Eine aktuelle Umfrage des K&P Consult hat eines deutlich gemacht: Das Konzept der heutigen Betriebsgastronomie passt in den wenigsten Fällen zu den Anforderungen des „New Normal“. Küchen und Gasträume sind meist zu groß und in der Funktionalität zu sehr auf das Mittagessen fokussiert. Das Businessmodell der klassischen Betriebsgastronomie gerät ins Wanken: Die meisten Cateringverträge müssen auf eine neue Basis gestellt werden und die Kantinenrichtlinien gehören nach 65 Jahren in Rente geschickt.
Während die meisten Betriebsgastronomien derzeit auf Sparflamme kochen und die Tischgastzahlen meist nur verhalten wieder ansteigen, arbeiten die Fachabteilungen der Unternehmen intensiv an der „Betriebsgastronomie nach Corona“.

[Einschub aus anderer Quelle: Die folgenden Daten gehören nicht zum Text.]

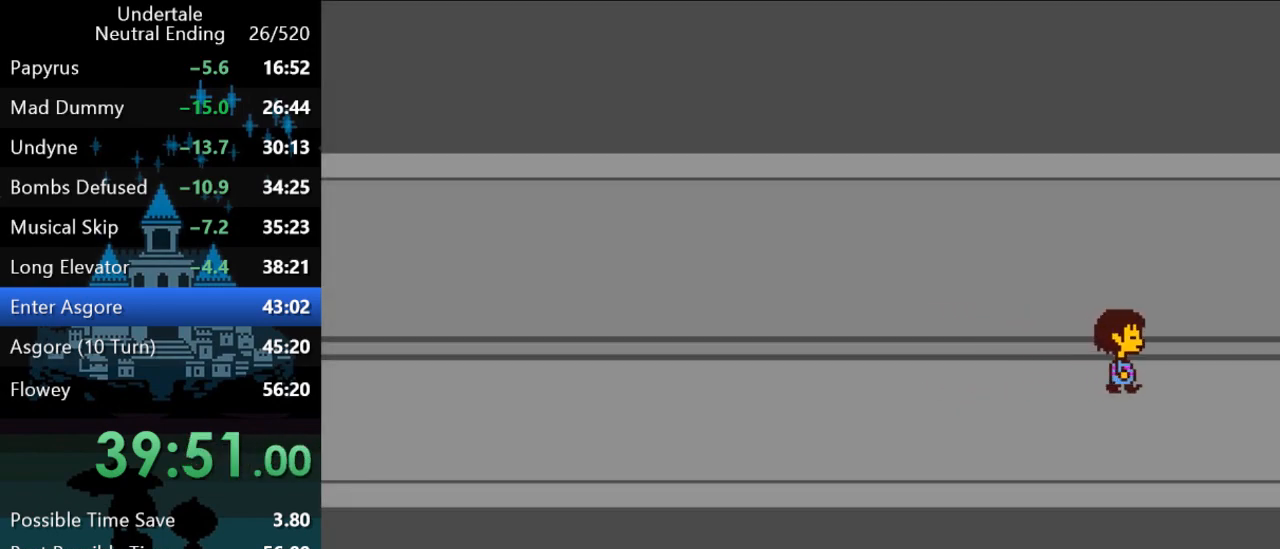
{"keys": ["up"], "events": [[267, "right", "up"]]}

New Work heißt auch New Eat
„New Normal“ heißt für die meisten Unternehmen zunächst, eine neue Arbeitskultur rund um mehr Homeoffice und Flexibilität zu entwickeln. Etliche Unternehmen arbeiten bereits seit Jahren an „New Work“-Konzepten, aber Corona wirkt nun als Beschleuniger dieser Veränderungsprozesse. Als „Wohnzimmer des Unternehmens” kommt der Gastronomie in den neuen Arbeitswelten eine wichtige Rolle zu, um die neue Art der Zusammenarbeit erfolgreich zu etablieren.

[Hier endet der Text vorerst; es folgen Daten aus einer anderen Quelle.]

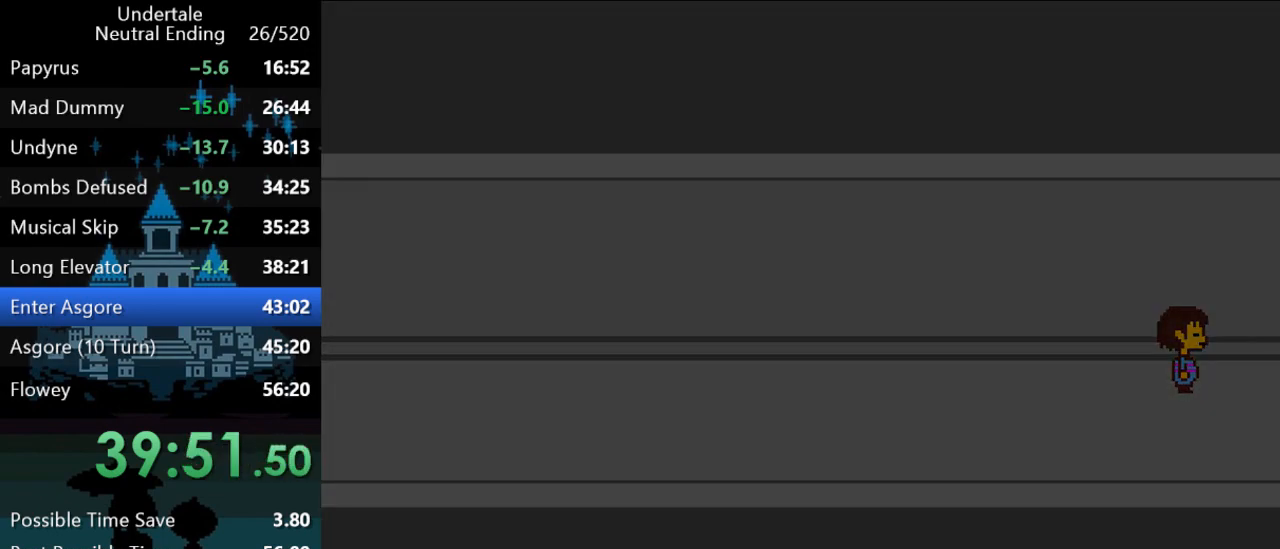
{"keys": [], "events": [[100, "left", "down"], [167, "left", "up"], [450, "up", "up"]]}
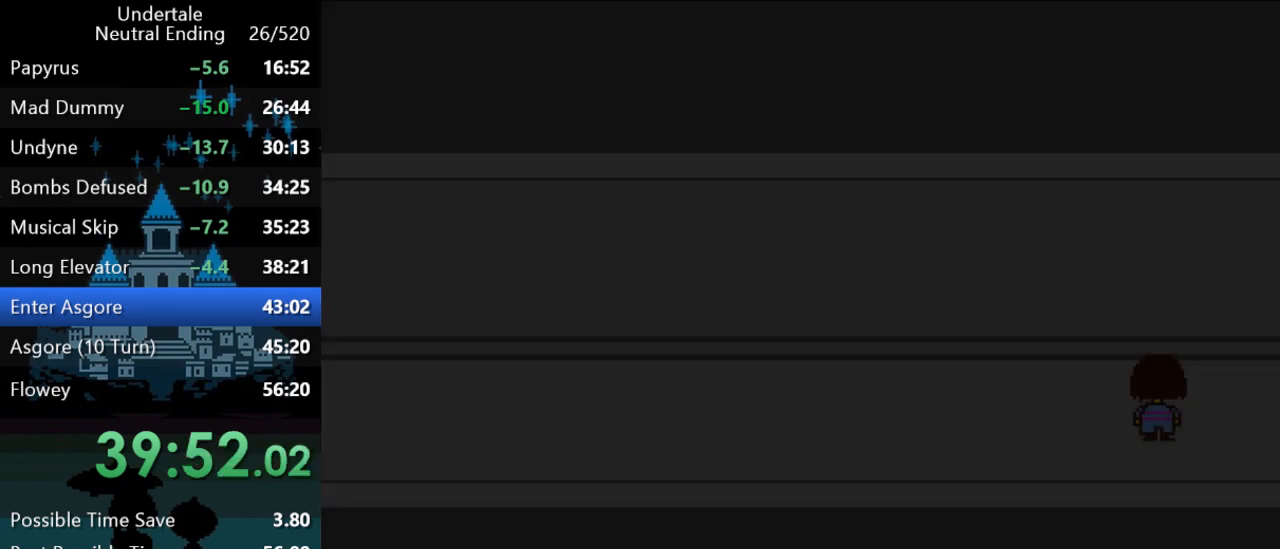
{"keys": [], "events": [[350, "right", "down"], [383, "right", "up"]]}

Auch der Megatrend der Digitalisierung bekommt durch Corona einen Schub in der Betriebsgastronomie. Um bei geringerer Sitzplatzkapazität dem Ansturm gerecht zu werden, hat z. B. die Telekom in ihren Restaurants ein digitales Auslastungsbarometer konzipiert, mit dem potenzielle Kantinengäste schon vom Arbeitsplatz aus prüfen können, ob gerade Plätze frei sind oder die Kantine voll ist. „Da ein für uns passgenaues und vor allem präzises System nicht kurzfristig auf dem Markt verfügbar war, haben wir uns kurzerhand entschieden, selbst ein solches Auslastungstool zu programmieren. So können unsere Mitarbeiterinnen und Mitarbeiter ihre Pause optimal legen und Wartezeiten vermeiden“, berichtet Christof Heinrichs, zuständig für das Zentrale Catering Management der Deutsche Telekom AG.
Betriebsgastronomie wird neu gedacht
Wenn Corona langfristig überwunden ist und die Mitarbeiter weiterhin seltener ins Unternehmen kommen, wird die bestehende Gastronomie eher überdimensioniert sein. „Letztlich bietet sich die Chance für eine grundsätzliche Transformation der Gasträume in ganztägige, multifunktionale Kommunikationsflächen, die eine neue Form der Zusammenarbeit und dazu passend ein kreatives gastronomisches Angebot ermöglichen!“, sieht Susanne Schölzel, Catering-Verantwortliche bei der Deutsche Bank AG.
Veränderte Arbeitsbedingungen, weniger Konferenzen und Tischgäste, neue Hygieneregeln etc. – die bisherigen Konzepte der Betriebsgastronomie müssen überdacht werden. Auch die bestehenden Verträge mit den Dienstleistern passen nicht mehr zur neuen Situation. „Alle Budgets müssen neu kalkuliert und die Verträge müssen flexibler werden, um auf die Veränderungen reagieren zu können“, unterstreicht ein Verantwortlicher für Betriebsrestaurants an mehreren Standorten in ganz Deutschland.
Bedeutet Corona das Aus für die Behördenkantine?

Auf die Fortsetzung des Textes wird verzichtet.